Prioritized Experience Replay (PER): From Theory to Implementation

Deep Reinforcement Learning

목록 보기

4/6

References
PRIORITIZED EXPERIENCE REPLAY (2016, ICLR)
Importance Sampling in DRL

Prioritized Experience Replay

기존 Deep Q Network(DQN)의 replay buffer에서는 buffer에 저장되어 있던 experience transitions들을 uniformly sampling 했다. 이는 개별 transition의 중요성을 반영하지 못한다. PER에서는 중요한 transition을 더많이 replay 해서 학습의 효율의 향상시키고자 한다.

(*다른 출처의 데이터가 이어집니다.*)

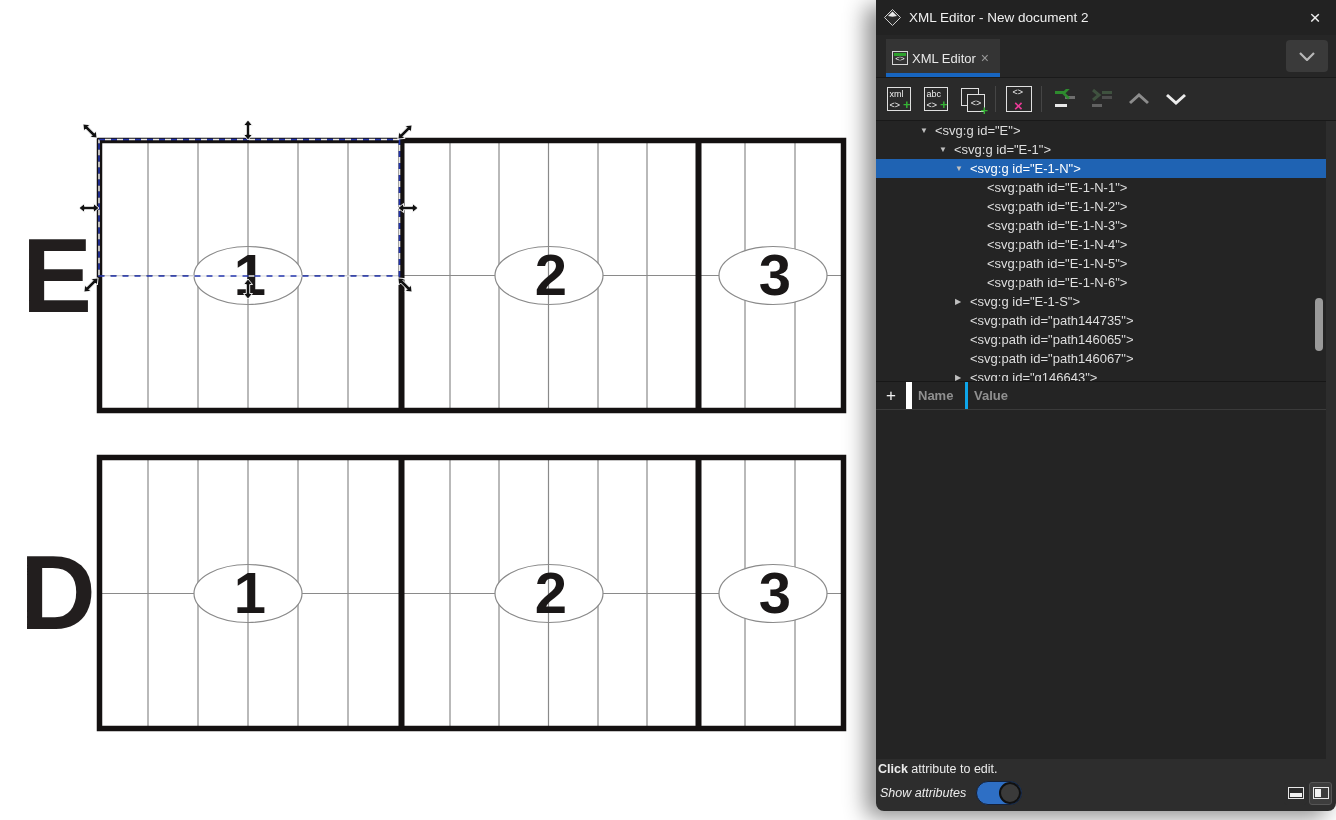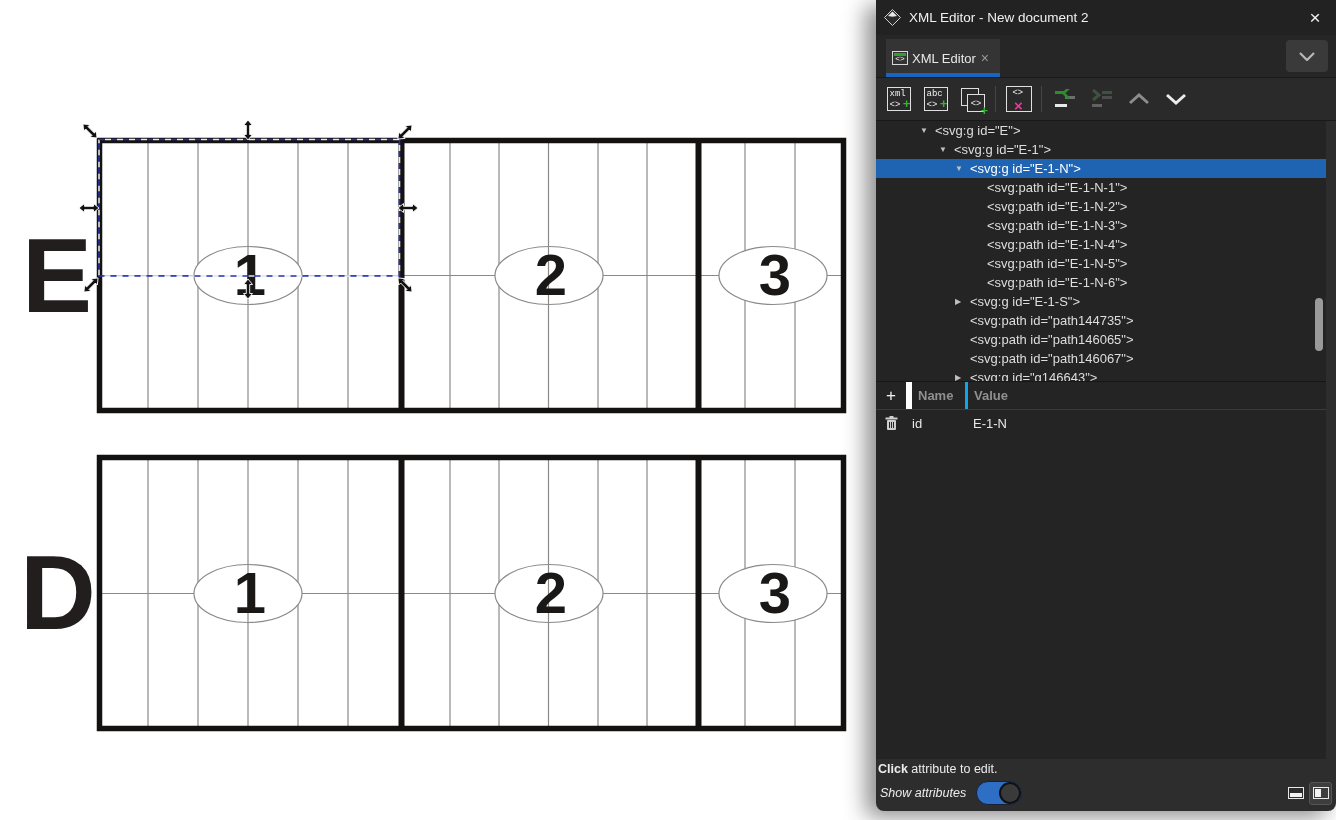--- a/index.html
+++ b/index.html
@@ -41,7 +41,7 @@
              display:flex; align-items:center; padding:0 8px; gap:8px; flex:0 0 auto; }
   .tbtn { width:29px; height:29px; display:flex; align-items:center; justify-content:center; position:relative; }
   .nodebox { width:24px; height:24px; border:1px solid #e0e0e0; position:relative;
-             font-size:9px; color:#f0f0f0;font-family:Liberation Mono, monospace; }
+             font-size:9px; color:#f0f0f0; }
   .nodebox .t1 { position:absolute; top:1px; left:2px; letter-spacing:0; }
   .nodebox .t2 { position:absolute; bottom:0px; left:2px; font-size:9px; }
   .nodebox .plus { position:absolute; bottom:-2px; right:-1px; color:#35b335; font-weight:bold; font-size:13px; }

Prioritizing with TD-Error

개별 transition에 대한 priority를 부여할 때 이상적인 값은 RL agent가 현재 state에서 어떤 transition으로부터 얼마나 배울 수 있는가 이다. 하지만 이는 직접적으로 구할 수 없다. 이때 TD-error( $\delta$ )의 크기는 해당 지표의 합리적인 대체값이 될 수 있다. 이는 아래와 같이 정의된다:

|\delta|= |R+\gamma \underset{a'} {\text{max}Q(s',a';\theta^-)}-Q(s,a;\theta)| \qquad_{(1)}

Greedy TD-error prioritization

Greedy TD-error prioritization 방법에서는 아래와 같은 순서로 transition에 대한 prioritization과 sampling이 진행된다.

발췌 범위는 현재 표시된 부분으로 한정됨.